Two patrons, who only wanted to be known as Ms Siti and Mr Danny, were at Cherry Discotheque to get a taste of the nightlife they used to indulge in twice a week.

Ms Siti, 25, said: “(The ART) was quite fast ... but I would think twice (about doing this again), as it is an extra expense.”

Her fellow patron, Mr Danny, 27, said: "It was worth it because it’s been two years since we clubbed.

“We just came in out of curiosity … We had a glimpse of what we had pre-COVID.”

KEEPING TO YOUR GROUPS

The duo added that the nightlife experience felt different from their pre-pandemic days, as all the guests stayed within their groups.

"It's very tame ... Everyone has their own tables so it's quite spread out," said Ms Siti.

This was also largely the case at another club, Pixie SG.

The establishment, located at the basement of the Holiday Inn Singapore Atrium Hotel, was packed with patrons when CNA visited just after 11pm.
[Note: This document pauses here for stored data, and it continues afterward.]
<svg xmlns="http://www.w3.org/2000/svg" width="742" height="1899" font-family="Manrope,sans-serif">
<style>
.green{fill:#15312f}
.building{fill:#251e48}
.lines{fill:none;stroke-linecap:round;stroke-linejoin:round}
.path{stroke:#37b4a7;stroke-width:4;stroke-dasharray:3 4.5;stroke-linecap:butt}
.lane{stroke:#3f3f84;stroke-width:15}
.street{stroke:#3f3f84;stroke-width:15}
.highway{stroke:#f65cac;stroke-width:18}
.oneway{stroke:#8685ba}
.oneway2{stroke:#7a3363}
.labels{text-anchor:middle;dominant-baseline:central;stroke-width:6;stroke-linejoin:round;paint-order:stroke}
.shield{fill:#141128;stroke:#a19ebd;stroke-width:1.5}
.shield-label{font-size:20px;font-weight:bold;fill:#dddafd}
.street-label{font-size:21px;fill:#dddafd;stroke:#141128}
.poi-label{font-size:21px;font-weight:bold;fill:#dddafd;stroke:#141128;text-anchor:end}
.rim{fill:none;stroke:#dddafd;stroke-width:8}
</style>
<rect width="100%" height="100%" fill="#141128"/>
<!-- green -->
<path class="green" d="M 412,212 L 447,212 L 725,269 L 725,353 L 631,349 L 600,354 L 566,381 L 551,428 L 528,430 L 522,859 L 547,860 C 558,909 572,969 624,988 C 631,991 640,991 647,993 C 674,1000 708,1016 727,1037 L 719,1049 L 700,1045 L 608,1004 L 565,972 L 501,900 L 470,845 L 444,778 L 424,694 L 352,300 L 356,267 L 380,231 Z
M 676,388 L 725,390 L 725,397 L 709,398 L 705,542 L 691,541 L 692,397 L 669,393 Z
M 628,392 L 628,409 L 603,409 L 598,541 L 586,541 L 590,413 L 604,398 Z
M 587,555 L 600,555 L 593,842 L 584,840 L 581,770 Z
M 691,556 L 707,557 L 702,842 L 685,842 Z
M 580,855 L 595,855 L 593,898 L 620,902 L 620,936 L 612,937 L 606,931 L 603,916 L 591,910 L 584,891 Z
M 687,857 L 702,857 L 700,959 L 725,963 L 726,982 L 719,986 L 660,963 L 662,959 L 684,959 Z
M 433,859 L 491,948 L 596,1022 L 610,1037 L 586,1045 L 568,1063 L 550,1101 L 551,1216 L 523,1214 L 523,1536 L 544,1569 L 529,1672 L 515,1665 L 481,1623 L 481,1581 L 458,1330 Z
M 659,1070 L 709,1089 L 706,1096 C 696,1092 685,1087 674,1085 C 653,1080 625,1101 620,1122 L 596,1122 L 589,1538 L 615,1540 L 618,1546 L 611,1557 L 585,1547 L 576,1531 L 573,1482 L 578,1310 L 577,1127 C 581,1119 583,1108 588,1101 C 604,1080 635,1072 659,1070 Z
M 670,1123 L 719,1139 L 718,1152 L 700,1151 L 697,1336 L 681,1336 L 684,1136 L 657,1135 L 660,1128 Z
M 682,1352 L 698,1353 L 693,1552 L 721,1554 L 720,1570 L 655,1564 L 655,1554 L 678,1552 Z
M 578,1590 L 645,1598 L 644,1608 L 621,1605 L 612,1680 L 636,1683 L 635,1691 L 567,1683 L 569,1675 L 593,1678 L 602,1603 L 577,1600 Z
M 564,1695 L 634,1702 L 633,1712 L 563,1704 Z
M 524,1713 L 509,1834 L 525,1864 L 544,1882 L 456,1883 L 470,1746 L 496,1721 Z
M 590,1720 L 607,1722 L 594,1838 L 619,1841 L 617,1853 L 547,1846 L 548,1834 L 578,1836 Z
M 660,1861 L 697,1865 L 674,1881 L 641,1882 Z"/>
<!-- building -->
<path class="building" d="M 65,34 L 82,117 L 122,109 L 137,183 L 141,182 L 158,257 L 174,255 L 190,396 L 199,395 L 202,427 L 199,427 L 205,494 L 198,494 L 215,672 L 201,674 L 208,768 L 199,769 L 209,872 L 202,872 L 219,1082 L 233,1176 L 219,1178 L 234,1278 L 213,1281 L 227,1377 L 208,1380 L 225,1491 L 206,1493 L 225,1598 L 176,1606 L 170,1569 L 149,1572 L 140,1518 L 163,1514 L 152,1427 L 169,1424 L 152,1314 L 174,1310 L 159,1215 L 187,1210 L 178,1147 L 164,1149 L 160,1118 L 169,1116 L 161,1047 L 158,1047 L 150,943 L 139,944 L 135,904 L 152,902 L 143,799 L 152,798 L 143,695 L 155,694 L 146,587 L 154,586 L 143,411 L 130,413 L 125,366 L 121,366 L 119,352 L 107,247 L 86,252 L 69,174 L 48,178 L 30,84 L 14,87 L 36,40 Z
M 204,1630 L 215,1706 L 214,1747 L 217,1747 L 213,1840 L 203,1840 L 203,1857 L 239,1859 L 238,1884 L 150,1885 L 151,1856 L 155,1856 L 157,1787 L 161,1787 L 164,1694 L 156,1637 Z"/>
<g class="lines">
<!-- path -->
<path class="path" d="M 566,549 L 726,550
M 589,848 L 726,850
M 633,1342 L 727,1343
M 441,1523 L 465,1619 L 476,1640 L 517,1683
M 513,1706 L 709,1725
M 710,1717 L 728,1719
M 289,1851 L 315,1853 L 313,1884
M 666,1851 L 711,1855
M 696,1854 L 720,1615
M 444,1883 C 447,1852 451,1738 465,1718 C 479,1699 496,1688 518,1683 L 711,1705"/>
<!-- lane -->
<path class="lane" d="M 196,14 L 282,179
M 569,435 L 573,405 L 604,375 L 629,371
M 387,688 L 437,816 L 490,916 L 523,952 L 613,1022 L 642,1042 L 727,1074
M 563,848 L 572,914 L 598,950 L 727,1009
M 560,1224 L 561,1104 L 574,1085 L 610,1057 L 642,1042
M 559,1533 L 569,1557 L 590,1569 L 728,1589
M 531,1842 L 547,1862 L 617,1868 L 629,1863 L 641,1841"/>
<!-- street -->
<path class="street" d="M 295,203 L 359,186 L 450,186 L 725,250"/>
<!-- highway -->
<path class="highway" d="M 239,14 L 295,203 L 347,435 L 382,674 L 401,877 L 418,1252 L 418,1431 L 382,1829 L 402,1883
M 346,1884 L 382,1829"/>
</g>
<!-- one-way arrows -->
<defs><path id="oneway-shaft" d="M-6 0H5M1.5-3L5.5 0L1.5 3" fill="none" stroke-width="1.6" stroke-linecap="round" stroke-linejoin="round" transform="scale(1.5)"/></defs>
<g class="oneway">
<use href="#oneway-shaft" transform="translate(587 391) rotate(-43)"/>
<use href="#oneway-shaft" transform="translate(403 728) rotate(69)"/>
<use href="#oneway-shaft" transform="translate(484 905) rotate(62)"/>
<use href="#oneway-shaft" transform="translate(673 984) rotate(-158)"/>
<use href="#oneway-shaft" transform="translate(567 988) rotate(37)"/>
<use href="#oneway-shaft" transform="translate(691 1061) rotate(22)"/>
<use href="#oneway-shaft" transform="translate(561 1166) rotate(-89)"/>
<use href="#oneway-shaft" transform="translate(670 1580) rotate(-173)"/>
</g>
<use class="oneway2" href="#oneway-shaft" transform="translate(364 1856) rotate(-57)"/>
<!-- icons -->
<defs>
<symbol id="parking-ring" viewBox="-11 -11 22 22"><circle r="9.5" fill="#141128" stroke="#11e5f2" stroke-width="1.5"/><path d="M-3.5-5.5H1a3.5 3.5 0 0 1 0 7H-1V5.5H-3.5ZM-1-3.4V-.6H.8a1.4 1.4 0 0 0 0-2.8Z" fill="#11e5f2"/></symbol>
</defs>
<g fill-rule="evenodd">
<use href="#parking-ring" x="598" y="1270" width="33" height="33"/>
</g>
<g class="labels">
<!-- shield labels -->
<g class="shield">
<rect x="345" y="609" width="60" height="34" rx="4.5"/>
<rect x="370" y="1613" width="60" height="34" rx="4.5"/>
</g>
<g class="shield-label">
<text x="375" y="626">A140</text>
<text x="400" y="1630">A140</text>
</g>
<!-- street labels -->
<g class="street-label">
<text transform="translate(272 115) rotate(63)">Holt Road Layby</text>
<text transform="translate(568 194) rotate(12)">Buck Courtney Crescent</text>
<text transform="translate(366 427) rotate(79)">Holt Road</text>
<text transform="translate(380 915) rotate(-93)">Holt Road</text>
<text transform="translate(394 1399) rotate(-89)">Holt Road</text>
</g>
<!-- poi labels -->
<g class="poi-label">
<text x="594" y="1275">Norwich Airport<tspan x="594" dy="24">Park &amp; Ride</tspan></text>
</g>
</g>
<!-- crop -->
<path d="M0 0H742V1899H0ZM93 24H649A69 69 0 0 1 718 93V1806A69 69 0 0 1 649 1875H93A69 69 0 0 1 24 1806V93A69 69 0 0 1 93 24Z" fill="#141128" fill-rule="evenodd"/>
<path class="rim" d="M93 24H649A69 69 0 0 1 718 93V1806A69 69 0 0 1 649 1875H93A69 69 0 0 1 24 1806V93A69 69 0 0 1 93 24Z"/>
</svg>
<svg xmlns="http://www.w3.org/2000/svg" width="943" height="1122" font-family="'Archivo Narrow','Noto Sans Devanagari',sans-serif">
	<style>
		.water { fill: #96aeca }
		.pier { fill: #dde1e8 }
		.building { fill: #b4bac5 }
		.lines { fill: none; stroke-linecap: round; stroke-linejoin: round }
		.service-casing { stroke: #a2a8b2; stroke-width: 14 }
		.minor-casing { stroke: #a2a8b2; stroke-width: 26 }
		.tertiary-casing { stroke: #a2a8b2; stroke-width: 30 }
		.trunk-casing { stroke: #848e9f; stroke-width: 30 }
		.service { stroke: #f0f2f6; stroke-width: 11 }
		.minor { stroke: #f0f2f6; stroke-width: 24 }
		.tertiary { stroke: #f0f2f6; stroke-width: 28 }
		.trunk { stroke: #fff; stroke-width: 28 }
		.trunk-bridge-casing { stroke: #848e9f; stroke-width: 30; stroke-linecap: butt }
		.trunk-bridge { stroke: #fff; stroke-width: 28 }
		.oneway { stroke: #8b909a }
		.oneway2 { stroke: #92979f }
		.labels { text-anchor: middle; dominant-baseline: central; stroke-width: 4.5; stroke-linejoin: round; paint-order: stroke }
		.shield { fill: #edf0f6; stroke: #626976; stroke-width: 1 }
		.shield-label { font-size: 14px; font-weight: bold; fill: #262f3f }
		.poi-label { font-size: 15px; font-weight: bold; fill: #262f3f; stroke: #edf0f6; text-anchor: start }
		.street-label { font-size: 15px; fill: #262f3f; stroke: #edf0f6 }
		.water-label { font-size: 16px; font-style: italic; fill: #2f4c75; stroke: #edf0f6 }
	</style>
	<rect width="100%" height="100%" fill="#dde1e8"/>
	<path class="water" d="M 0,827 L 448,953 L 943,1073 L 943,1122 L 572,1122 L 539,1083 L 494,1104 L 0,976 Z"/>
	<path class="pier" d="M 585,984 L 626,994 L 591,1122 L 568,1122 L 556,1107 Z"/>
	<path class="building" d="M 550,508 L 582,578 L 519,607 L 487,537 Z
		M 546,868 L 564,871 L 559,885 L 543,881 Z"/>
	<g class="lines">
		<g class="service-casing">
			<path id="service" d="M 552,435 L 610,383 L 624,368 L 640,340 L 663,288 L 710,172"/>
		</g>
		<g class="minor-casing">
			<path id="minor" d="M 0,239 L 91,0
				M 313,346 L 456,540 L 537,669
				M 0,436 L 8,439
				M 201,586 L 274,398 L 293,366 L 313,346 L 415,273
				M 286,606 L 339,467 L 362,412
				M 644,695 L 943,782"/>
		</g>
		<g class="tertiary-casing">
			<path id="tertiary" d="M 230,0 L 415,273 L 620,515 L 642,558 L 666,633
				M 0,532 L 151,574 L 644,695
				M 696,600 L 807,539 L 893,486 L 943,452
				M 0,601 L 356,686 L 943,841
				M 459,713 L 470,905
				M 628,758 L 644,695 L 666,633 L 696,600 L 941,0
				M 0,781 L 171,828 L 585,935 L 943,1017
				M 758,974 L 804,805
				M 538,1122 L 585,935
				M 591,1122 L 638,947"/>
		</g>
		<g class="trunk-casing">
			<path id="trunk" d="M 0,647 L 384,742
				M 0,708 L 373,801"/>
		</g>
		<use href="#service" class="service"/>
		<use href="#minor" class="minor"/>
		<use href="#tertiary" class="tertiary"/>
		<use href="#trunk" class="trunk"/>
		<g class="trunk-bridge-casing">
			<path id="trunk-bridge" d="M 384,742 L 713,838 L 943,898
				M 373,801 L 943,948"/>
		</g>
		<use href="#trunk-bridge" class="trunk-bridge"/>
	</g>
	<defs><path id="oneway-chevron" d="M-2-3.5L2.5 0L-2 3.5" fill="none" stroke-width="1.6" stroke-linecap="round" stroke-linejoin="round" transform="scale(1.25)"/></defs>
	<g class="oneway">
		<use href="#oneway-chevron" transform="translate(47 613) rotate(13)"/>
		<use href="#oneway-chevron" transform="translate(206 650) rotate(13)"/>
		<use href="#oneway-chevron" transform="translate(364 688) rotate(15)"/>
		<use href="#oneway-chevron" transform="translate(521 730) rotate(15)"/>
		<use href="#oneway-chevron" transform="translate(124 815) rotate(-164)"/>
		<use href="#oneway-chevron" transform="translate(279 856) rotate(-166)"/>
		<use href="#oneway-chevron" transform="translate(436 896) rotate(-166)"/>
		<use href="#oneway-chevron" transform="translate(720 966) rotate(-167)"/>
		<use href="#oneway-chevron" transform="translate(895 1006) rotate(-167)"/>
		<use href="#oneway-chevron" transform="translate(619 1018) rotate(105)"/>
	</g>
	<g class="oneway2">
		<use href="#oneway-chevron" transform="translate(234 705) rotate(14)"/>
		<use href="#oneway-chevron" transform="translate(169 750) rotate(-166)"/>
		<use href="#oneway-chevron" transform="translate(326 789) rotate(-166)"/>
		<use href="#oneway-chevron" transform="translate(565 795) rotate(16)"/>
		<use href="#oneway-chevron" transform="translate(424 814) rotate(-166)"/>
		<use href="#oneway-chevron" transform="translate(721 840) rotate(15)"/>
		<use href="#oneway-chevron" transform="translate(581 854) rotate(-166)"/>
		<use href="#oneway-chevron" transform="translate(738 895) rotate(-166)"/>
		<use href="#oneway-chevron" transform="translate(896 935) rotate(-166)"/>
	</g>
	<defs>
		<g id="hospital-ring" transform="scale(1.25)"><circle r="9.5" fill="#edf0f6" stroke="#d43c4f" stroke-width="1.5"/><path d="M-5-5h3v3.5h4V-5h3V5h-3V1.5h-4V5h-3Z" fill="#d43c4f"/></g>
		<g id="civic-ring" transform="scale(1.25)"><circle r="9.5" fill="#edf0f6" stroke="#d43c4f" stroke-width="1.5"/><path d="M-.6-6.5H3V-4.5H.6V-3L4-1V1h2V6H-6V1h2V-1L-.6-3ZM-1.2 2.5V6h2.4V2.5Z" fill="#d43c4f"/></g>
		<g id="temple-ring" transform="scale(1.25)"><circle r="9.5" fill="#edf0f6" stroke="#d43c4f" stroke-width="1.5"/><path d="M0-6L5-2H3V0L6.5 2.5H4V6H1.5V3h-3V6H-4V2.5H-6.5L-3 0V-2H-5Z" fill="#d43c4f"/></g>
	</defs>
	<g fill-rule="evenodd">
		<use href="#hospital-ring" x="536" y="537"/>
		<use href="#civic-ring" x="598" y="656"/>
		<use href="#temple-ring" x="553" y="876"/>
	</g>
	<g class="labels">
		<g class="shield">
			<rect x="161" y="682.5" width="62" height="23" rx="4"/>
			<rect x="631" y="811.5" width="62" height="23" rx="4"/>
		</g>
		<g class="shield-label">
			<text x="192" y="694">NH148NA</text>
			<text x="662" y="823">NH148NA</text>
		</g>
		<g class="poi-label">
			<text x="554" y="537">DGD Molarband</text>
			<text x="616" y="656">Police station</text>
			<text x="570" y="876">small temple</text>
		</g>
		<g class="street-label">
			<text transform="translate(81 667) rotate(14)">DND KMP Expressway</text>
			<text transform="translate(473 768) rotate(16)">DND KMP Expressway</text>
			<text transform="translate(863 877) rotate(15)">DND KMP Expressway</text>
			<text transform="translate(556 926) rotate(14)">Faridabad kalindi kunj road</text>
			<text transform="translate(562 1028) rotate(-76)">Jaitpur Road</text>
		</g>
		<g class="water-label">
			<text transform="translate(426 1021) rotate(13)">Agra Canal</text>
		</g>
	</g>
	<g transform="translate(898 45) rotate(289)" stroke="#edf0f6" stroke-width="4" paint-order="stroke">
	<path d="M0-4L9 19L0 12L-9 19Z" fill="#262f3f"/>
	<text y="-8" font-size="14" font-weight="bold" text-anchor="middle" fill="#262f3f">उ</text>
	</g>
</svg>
It continued seeing a steady stream of customers up until midnight.

Amid the blaring music and flashing lights, patrons knocked back glasses of alcohol, but they mostly stayed within their own groups. These groups were also spaced about 1m apart from each other. 

REOPENING ON WEDNESDAY

Over at nightlife hotspot Clarke Quay, bars were moderately crowded, while most clubs were closed. That included nightlife staples Zouk and Yang Club, which will only reopen on Wednesday, as Tuesday is not "traditionally" a clubbing day.

Yang Club said it will only be taking reservations. As for Zouk, walk-ins will not be allowed, and patrons will have to buy tickets online on a first come, first served basis. 

Some merrymakers CNA spoke to on Tuesday said they had also showed up with the intention of partying, but had been unsuccessful in finding a club to go to.

Nevertheless, 22-year-old student Gregory Chang said he was simply happy to be out and about with his friends.

“We feel a bit more liberated. There are less restrictions and it feels like Singapore is back again.”